**** Excerpt to read ****

Now, to reduce the amount of noise, let’s give those terms in parentheses names:

$A_{01} := v_{0y} - v_{1y}$
$B_{01} := v_{1x} - v_{0x}$
$C_{01} := v_{0x} v_{1y} - v_{0y} v_{1x}$

And if we split p into its x and y components, we get:

$F_{01}(p_x, p_y) = A_{01} p_x + B_{01} p_y + C_{01}$

Now, in every iteration of our inner loop, we move one pixel to the right, and for every scan line, we move one pixel up or down (depending on which way your y axis points – note I haven’t bothered to specify that yet!) from the start of the previous scan line. Both of these updates are really easy to perform since F₀₁ is an affine function and we’re stepping along the coordinate axes:

$F_{01}(p_x + 1, p_y) - F_{01}(p_x, p_y) = A_{01}$
$F_{01}(p_x, p_y + 1) - F_{01}(p_x, p_y) = B_{01}$

In words, if you go one step to the right, add A₀₁ to the edge equation. If you step down/up (whichever direction +y is in your coordinate system), add B₀₁. That’s it. That’s all there is to it.

In our basic triangle rasterization loop, this turns into something like this: (I’ll keep using the original orient2d for the initial setup so we can see the similarity):

    // Bounding box and clipping as before
    // ...

**** Dataset excerpt ****

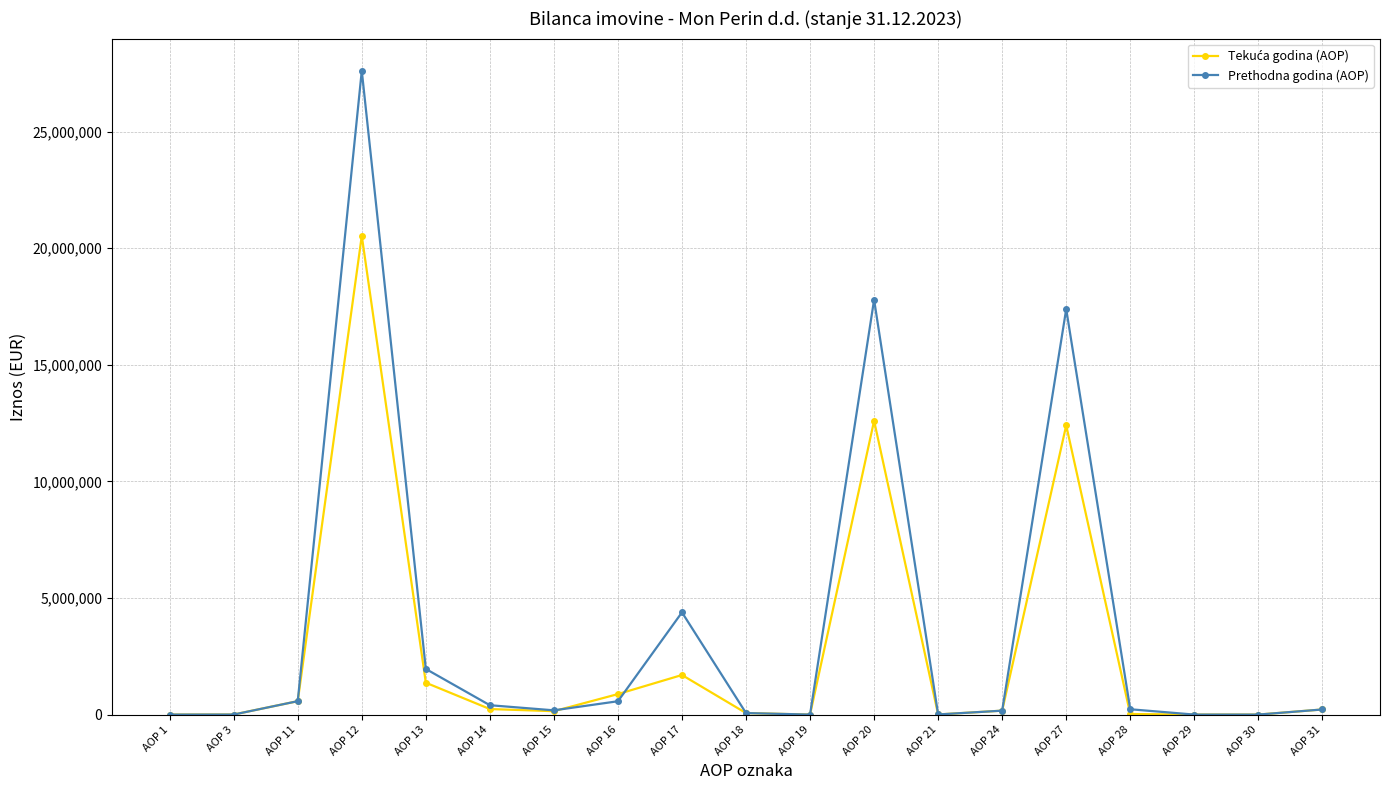

At which category is the sum across all series the highest?

AOP 12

****

■ **Written task A**
Do the following statements agree with the edge-function excerpt? Answer yes or no for each, quoting the deciding words from the text.
(i) Moving one pixel to the right means adding A₀₁ to the edge equation.
(ii) The author has already specified which way the y axis points.
(iii) The initial setup replaces orient2d with a different function.
■ **Written task B**
Summarize the edge-function excerpt in two sentences.
■ **Written task C**
Continue the edge-function excerpt from its last line.

■ **Answer area A**
(i) Yes: "if you go one step to the right, add A₀₁ to the edge equation."
(ii) No: "note I haven’t bothered to specify that yet!"
(iii) No: "I’ll keep using the original orient2d for the initial setup"

■ **Answer area B**
The terms in parentheses are given the names A₀₁, B₀₁ and C₀₁, so the edge function becomes F₀₁(p_x, p_y) = A₀₁ p_x + B₀₁ p_y + C₀₁. Since F₀₁ is affine and the loop steps along the coordinate axes, a step of one pixel to the right adds A₀₁ and a step in the +y direction adds B₀₁, and this carries into the basic triangle rasterization loop.

■ **Answer area C**
    // Triangle setup
    int A01 = v0.y - v1.y, B01 = v1.x - v0.x;
    int A12 = v1.y - v2.y, B12 = v2.x - v1.x;
    int A20 = v2.y - v0.y, B20 = v0.x - v2.x;

    // Barycentric coordinates at minX/minY corner
    Point2D p = { minX, minY };
    int w0_row = orient2d(v1, v2, p);
    int w1_row = orient2d(v2, v0, p);
    int w2_row = orient2d(v0, v1, p);

    // Rasterize
    for (p.y = minY; p.y <= maxY; p.y++) {
        // Barycentric coordinates at start of row
        int w0 = w0_row;
        int w1 = w1_row;
        int w2 = w2_row;

        for (p.x = minX; p.x <= maxX; p.x++) {
            // If p is on or inside all edges, render pixel.
            if (w0 >= 0 && w1 >= 0 && w2 >= 0)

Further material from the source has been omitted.